Historical accounts from Carbine’s time describe a fluid, efficient gate and the ability to adapt to various distances and track conditions. He not only won from the jump, he could close in the stretch. He could run even when injured. All those traits contribute to a thoroughbred’s success and Carbine possessed them all and others to an exceptional extent.
Unlike other horses, great and only passable, Carbine, or “Old Jack,” won his first five jumps as a two-year-old, needing no time at all to gain the feel of the turf beneath his hooves. Those five wins happened in New Zealand. Those results prompted his connections to send him to Australia for his three-year-old campaign.
Carbine made 13 starts at three, winning nine. One of those, the AJC Sydney Cup, featured him carrying more than his allotted weight. He suffered interference also, leaving him in last position, but he ran the field down in the final sprint and won the two-mile event whilst setting a course record. The Cumberland Stakes represented Carbine’s first significant win in 1888. During the spring of that year, he won the Sydney Cup, the All Aged Stakes and the AJC Plate. For further information about horse racing sections we recommend http://www.thegreattipoff.com/racing-tips-deane-lester
Inexplicably, or possibly out of dire financial necessity, Carbine’s owner and trainer, Dan O’Brien, sold the young champion to a syndicate interested in racing him at Flemington, Rosehill and other major metropolitan tracks. That group realised a substantial return on their investment when Carbine ran 18 times in his next two seasons and won 17 of those races. On four of those 17 wins, Carbine actually jumped twice on the same day!

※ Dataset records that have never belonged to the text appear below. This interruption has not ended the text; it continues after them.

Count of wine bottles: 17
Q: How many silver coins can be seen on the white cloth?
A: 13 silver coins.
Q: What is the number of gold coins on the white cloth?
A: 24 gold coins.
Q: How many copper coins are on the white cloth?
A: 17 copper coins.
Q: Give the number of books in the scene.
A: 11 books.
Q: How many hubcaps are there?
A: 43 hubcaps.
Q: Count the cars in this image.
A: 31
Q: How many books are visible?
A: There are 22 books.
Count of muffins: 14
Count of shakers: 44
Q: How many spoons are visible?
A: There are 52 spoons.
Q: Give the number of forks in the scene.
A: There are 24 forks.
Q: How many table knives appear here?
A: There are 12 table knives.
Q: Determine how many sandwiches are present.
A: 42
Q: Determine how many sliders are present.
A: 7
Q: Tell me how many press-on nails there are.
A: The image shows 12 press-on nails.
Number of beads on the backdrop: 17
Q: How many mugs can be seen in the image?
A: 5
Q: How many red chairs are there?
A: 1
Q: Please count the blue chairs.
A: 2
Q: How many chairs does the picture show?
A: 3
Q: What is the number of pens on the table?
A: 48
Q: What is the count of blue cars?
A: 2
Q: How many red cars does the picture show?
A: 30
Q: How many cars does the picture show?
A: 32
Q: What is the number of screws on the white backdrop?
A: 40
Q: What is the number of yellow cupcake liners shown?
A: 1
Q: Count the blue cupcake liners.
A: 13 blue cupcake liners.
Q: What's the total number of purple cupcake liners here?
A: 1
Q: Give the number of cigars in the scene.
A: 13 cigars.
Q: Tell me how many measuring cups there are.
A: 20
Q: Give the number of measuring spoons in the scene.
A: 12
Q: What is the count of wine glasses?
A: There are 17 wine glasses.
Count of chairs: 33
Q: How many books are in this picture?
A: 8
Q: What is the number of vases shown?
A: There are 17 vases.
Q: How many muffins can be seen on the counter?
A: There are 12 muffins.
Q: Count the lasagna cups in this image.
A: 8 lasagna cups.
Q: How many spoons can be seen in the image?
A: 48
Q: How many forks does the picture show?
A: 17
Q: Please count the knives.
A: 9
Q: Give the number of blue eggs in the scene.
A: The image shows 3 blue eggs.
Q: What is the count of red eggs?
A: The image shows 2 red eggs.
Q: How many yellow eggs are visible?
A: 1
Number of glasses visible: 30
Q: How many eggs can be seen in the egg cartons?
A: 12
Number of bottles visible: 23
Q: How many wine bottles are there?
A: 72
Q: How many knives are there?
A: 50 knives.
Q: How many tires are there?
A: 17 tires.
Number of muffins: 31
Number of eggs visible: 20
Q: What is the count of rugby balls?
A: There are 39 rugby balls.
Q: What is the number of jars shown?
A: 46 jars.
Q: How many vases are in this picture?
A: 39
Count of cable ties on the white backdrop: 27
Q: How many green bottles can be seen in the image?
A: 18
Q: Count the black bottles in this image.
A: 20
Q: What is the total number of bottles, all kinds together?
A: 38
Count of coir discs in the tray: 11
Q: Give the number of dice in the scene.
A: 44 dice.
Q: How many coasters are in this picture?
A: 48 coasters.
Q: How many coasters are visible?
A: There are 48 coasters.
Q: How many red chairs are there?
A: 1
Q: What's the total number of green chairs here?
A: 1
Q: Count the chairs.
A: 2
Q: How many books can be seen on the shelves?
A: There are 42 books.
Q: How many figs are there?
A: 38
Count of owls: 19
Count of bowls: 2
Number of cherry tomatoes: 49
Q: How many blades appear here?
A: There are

One of those was the 1890 Melbourne Cup where he beat 38 other horses whilst carrying a record setting weight, in fact, he lugged 24 kg. more than Highborn that finished second. He did that whilst establishing a new record for time.
He won his third consecutive AJC Plate in his third attempt, but the decision of his connections prevented him from attempting the Melbourne Cup in 1891. A chronic heel injury that caused issues for Carbine throughout his career prompted that decision. His owner Donald Wallace retired him to stud soon thereafter.
Carbine did all right as a stud. In 1892, he serviced Melodius to produce Wallace, a horse that had stayer blood to such as degree as to win at the unimaginable distance of 24 furlongs, roughly three miles. Carbine sired horses that won over 200 races. He produce more winners after shipping to England in 1895. One of his offspring was UK Triple Crown winner Nijinsky and another, Johren, won the Belmont Stakes in the United States in 1918 after finishing fourth in the Preakness Stakes and beating Kentucky Derby winner Exterminator in the Latonia Derby.
That New Zealand stayer’s blood of Carbine trickled down through the veins of 65 descendants that won the Melbourne Cup betwixt 1914 and 1978.
Eight of the nine horses that won more than $10 million from racing can trace their lines to Carbine. Two notable examples exist in the records of Makybe Diva and Sunline.
He lived to a respectable age of almost 30 before a stroke in 1914 required euthanisation. He retired from racing after making 43 jumps, producing 33 wins and 9 placings. By backing his results on the track with equal prowess as a sire, he did what few had done before him and what few have done since.